Assessment of flomoxef combined with amikacin in a hollow-fibre infection model for the treatment of neonatal sepsis in low- and middle-income healthcare settings

Abstract

Background: Annual mortality from neonatal sepsis is an estimated 430 000-680 000 infants globally, most of which occur in low- and middle-income countries (LMICs). The WHO currently recommends a narrow-spectrum β-lactam (e.g. ampicillin) and gentamicin as first-line empirical therapy. However, available epidemiological data demonstrate high rates of resistance to both agents. Alternative empirical regimens are needed. Flomoxef and amikacin are two off-patent antibiotics with potential for use in this setting.

Objectives: To assess the pharmacodynamics of flomoxef and amikacin in combination.

Methods: The pharmacodynamic interaction of flomoxef and amikacin was assessed in chequerboard assays and a 16-arm dose-ranged hollow-fibre infection model (HFIM) experiment. The combination was further assessed in HFIM experiments mimicking neonatal plasma exposures of clinically relevant doses of both drugs against five Enterobacterales isolates with a range of flomoxef/amikacin MICs.

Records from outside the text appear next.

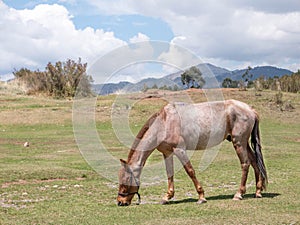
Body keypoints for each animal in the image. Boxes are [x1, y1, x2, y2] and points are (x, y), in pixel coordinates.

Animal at [116, 99, 268, 207]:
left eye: (125, 179)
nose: (120, 201)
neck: (165, 123)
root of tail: (250, 109)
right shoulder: (167, 153)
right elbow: (169, 174)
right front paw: (167, 197)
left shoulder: (180, 150)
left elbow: (190, 171)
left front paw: (201, 197)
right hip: (244, 143)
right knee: (254, 162)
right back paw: (258, 191)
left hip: (239, 143)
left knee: (245, 164)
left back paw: (239, 194)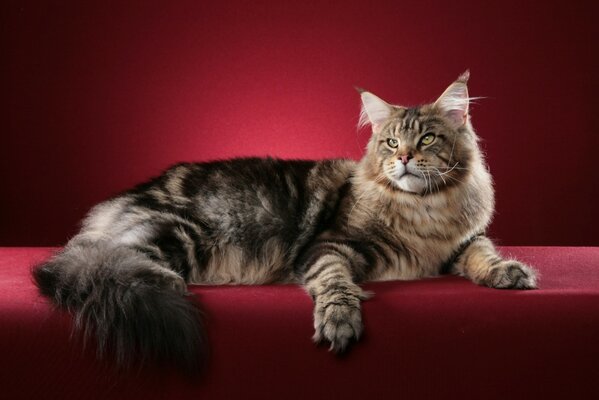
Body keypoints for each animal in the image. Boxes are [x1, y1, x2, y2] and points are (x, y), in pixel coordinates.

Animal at [32, 71, 540, 372]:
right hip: (181, 232)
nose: (406, 159)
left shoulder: (464, 242)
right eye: (392, 143)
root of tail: (116, 203)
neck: (424, 212)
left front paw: (508, 273)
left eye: (429, 139)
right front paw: (340, 320)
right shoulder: (330, 246)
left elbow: (484, 254)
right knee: (87, 263)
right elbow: (335, 284)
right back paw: (163, 281)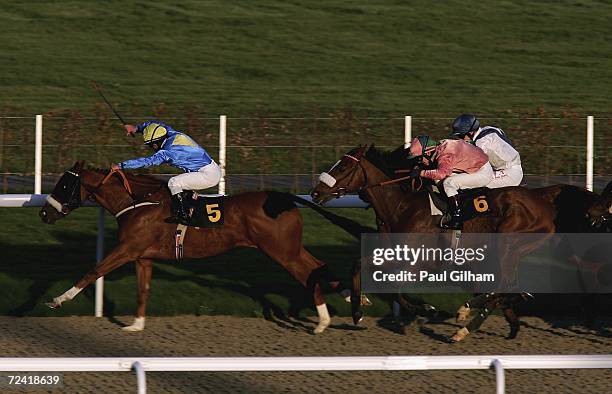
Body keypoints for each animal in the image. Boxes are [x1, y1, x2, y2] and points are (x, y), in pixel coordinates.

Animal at [39, 162, 354, 334]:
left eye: (64, 185)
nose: (44, 213)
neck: (138, 202)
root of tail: (285, 198)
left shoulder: (128, 249)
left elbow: (93, 271)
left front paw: (57, 300)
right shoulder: (143, 256)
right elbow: (143, 289)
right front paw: (136, 325)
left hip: (281, 251)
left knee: (308, 274)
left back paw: (323, 321)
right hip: (290, 247)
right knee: (318, 266)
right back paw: (350, 296)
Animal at [310, 146, 556, 340]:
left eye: (342, 168)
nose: (315, 193)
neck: (403, 205)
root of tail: (544, 204)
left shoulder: (422, 261)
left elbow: (394, 287)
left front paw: (426, 310)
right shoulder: (393, 253)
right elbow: (359, 265)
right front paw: (357, 311)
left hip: (507, 246)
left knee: (504, 285)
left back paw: (466, 316)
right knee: (506, 287)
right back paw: (500, 321)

Results: Flomoxef and amikacin in combination were synergistic in bacterial killing in both assays and prevention of emergence of amikacin resistance in the HFIM. In the HFIM assessing neonatal-like drug exposures, the combination killed 3/5 strains to sterility, (including 2/5 that monotherapy with either drug failed to kill) and failed to kill the 2/5 strains with flomoxef MICs of 32 mg/L.

Conclusions: We conclude that the combination of flomoxef and amikacin is synergistic and is a potentially clinically effective regimen for the empirical treatment of neonatal sepsis in LMIC settings and is therefore suitable for further assessment in a clinical trial.

Figure 1.

Fitted α values from the Greco model using chequerboard assays outputs for 16 strains. A total summary statistic using a meta-analysis of the 16 strains is demonstrated in the final row ('Total') with numerical values given above the figure.

Figure 2.

PD output of 16-arm flomoxef/amikacin combination experiment. Arms a-p represent individual hollow fibre experimental arms recieving the labelled exposure of each drug, given as fAUC_0-24.

Figure 3.

Summary of the outcome of the HFIM experiments replicating neonatal regimens of flomoxef and amikacin alone and in combination. ‘Success’ is defined as the achievement of sterility. Filled square = ‘success’ achieved by flomoxef monotherapy and combination regimens; filled circles = ‘success’ with combination regimen alone; open inverted triangle = failure to achieve sterility in all arms.